DATA FOR REVIEW:
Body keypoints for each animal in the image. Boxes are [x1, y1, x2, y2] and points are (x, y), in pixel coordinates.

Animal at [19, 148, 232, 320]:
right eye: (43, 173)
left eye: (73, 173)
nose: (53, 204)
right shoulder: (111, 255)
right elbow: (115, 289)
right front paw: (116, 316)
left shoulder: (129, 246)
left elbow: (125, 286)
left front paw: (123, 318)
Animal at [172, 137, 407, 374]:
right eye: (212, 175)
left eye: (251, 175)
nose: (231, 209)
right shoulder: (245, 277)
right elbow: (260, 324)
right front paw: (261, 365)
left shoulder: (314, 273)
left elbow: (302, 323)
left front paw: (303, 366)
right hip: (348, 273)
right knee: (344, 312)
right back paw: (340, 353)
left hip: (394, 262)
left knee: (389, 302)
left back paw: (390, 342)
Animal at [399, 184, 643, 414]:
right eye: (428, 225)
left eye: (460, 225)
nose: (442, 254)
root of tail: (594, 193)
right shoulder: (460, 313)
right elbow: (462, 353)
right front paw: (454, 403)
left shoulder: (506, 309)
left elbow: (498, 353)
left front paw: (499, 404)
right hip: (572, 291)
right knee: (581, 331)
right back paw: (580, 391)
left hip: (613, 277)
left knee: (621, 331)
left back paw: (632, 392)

REQUIRED WORK: Every word in the records must appear in your copy exactly as it does above.

WRITTEN RESPONSE:
Body keypoints for each animal in the image. Boxes are [x1, y1, x2, y2] and points are (x, y), in pixel coordinates.

Animal at [19, 148, 232, 320]:
right eye: (43, 173)
left eye: (73, 173)
nose: (53, 204)
right shoulder: (111, 255)
right elbow: (115, 289)
right front paw: (116, 316)
left shoulder: (129, 246)
left elbow: (125, 286)
left front paw: (123, 318)
Animal at [172, 137, 407, 374]:
right eye: (212, 175)
left eye: (251, 175)
nose: (231, 209)
right shoulder: (245, 277)
right elbow: (260, 324)
right front paw: (261, 365)
left shoulder: (314, 273)
left elbow: (302, 323)
left front paw: (303, 366)
right hip: (348, 273)
right knee: (344, 312)
right back paw: (340, 353)
left hip: (394, 262)
left knee: (389, 302)
left back paw: (390, 342)
Animal at [399, 184, 643, 414]:
right eye: (428, 225)
left eye: (460, 225)
nose: (442, 254)
root of tail: (594, 193)
right shoulder: (460, 313)
right elbow: (462, 353)
right front paw: (454, 403)
left shoulder: (506, 309)
left elbow: (498, 353)
left front paw: (499, 404)
right hip: (572, 291)
right knee: (581, 331)
right back paw: (580, 391)
left hip: (613, 277)
left knee: (621, 331)
left back paw: (632, 392)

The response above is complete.